- _TASKS FOR THIS EXERCISE_
a – In the passage on cultural heritage digitization, what is digitization said to shape and reshape in the first aspect?
b – Filter the entries and keep every line that contains the string "diameter".

In line with this, we ask to what extent digitization can be expected to embody, mediate, and document particular discourses and identities within various library and archival institutions. This is in line with recent research in knowledge organization acknowledging how tools and practices that manage and organize documents and artefacts in institutional settings, also carry social meaning. Such research picks up bibliographical tools and discusses them as documents, or texts, each with a particular story to tell, and considers them as biased instruments that potentially embody and mediate particular discourses and institutional identities (Andersen and Skouvig, 2006; Bowker and Star, 1999; Dahlström, 2006; Frohmann, 2004; Hansson, 2006; Hanson, 2010; Hjørland, 2000; Kjellman, 2006; Olson, 2002). This means conceiving of cultural heritage digitization as a remediating practice, affecting the library in several ways. We will here put focus on two aspects:

  1. How digitization — when looked upon as a practice related to knowledge organization — contributes to how the collected and organized objects can be understood and in what way they signify meaning in relation to the kind of institutions of which they are parts. In this aspect, digitization is a practice that shapes and reshapes our cultural heritage.

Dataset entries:
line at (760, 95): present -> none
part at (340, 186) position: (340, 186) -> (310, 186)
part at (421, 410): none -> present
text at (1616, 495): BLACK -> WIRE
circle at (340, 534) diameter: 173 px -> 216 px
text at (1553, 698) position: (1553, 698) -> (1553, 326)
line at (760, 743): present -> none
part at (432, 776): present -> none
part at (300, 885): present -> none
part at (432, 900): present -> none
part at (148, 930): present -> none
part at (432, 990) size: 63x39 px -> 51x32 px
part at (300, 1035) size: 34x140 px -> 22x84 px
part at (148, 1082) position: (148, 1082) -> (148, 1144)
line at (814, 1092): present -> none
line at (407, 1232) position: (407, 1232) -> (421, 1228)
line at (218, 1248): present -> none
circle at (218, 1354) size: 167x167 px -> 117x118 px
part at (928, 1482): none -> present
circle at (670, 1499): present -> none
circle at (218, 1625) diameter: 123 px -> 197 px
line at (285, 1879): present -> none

- _EXPECTED RESPONSES_
a – Our cultural heritage.

b –
circle at (340, 534) diameter: 173 px -> 216 px
circle at (218, 1625) diameter: 123 px -> 197 px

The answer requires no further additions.